5. The light-emitting device according to claim 3, wherein

the first vertical cavity surface emitting laser element is driven such that a light output of one of the first vertical cavity surface emitting laser element is in a range of 1 mW or more and 4 mW or less.

6. The light-emitting device according to claim 2, wherein

the second vertical cavity surface emitting laser element is driven such that a light output of one of the second vertical cavity surface emitting laser element is in a range of 4 mW or more and 8 mW or less.

7. The light-emitting device according to claim 3, wherein

the second vertical cavity surface emitting laser element is driven such that a light output of one of the second vertical cavity surface emitting laser element is in a range of 4 mW or more and 8 mW or less.

8. The light-emitting device according to claim 4, wherein

the second vertical cavity surface emitting laser element is driven such that a light output of one of the second vertical cavity surface emitting laser element is in a range of 4 mW or more and 8 mW or less.

9. The light-emitting device according to claim 5, wherein

the second vertical cavity surface emitting laser element is driven such that a light output of one of the second vertical cavity surface emitting laser element is in a range of 4 mW or more and 8 mW or less.

10. The light-emitting device according to claim 2, wherein

the first vertical cavity surface emitting laser element has a long cavity structure having a cavity length of 5λ or more and 20λ or less when an oscillation wavelength is λ.

11. An optical device, comprising:

the light-emitting device according to claim 1; and

a light receiving unit that receives a first reflected light emitted from the first light source of the light-emitting device and reflected by an object to be measured and a second reflected light emitted from the second light source of the light-emitting device and reflected by the object to be measured,

wherein the light receiving unit outputs a signal corresponding to a time from when light is emitted from the first light source to when the light from the first light source is received by the light receiving unit, and a signal corresponding to a time from when light is emitted from the second light source to when the light from the second light source is received by the light receiving unit.

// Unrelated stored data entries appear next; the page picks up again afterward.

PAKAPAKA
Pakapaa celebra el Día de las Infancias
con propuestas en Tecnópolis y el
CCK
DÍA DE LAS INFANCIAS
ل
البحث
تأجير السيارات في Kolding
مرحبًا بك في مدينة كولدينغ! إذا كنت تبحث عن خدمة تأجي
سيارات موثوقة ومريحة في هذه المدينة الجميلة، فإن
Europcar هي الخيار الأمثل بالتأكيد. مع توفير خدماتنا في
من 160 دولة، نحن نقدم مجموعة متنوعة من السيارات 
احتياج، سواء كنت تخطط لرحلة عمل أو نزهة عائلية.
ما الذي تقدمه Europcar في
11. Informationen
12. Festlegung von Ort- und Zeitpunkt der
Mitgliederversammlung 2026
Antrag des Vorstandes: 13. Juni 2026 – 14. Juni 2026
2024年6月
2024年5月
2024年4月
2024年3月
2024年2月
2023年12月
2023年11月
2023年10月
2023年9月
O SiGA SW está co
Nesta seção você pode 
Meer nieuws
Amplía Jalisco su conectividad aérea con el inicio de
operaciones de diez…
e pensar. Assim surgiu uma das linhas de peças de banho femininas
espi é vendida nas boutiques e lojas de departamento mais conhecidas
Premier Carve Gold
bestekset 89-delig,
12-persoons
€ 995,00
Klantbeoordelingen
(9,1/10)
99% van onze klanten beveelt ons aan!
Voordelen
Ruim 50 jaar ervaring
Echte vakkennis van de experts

12. An optical device, comprising:

the light-emitting device according to claim 1; and

a light receiving unit that receives a first reflected light emitted from the first light source of the light-emitting device and reflected by an object to be measured and a second reflected light emitted from the second light source of the light-emitting device and reflected by the object to be measured,

wherein light is emitted from the second light source in a case where the first reflected light indicates that the object to be measured is present within a predetermined distance.

13. An information processing device, comprising:

the optical device according to claim 11, and

a shape specifying unit that specifies a three-dimensional shape of the object to be measured based on a second reflected light emitted from the second light source of the optical device and reflected by the object to be measured.

14. The information processing device according to claim 13, further comprising

an authentication processing unit that performs authentication processing related to use of the information processing device based on a specification result by the shape specifying unit.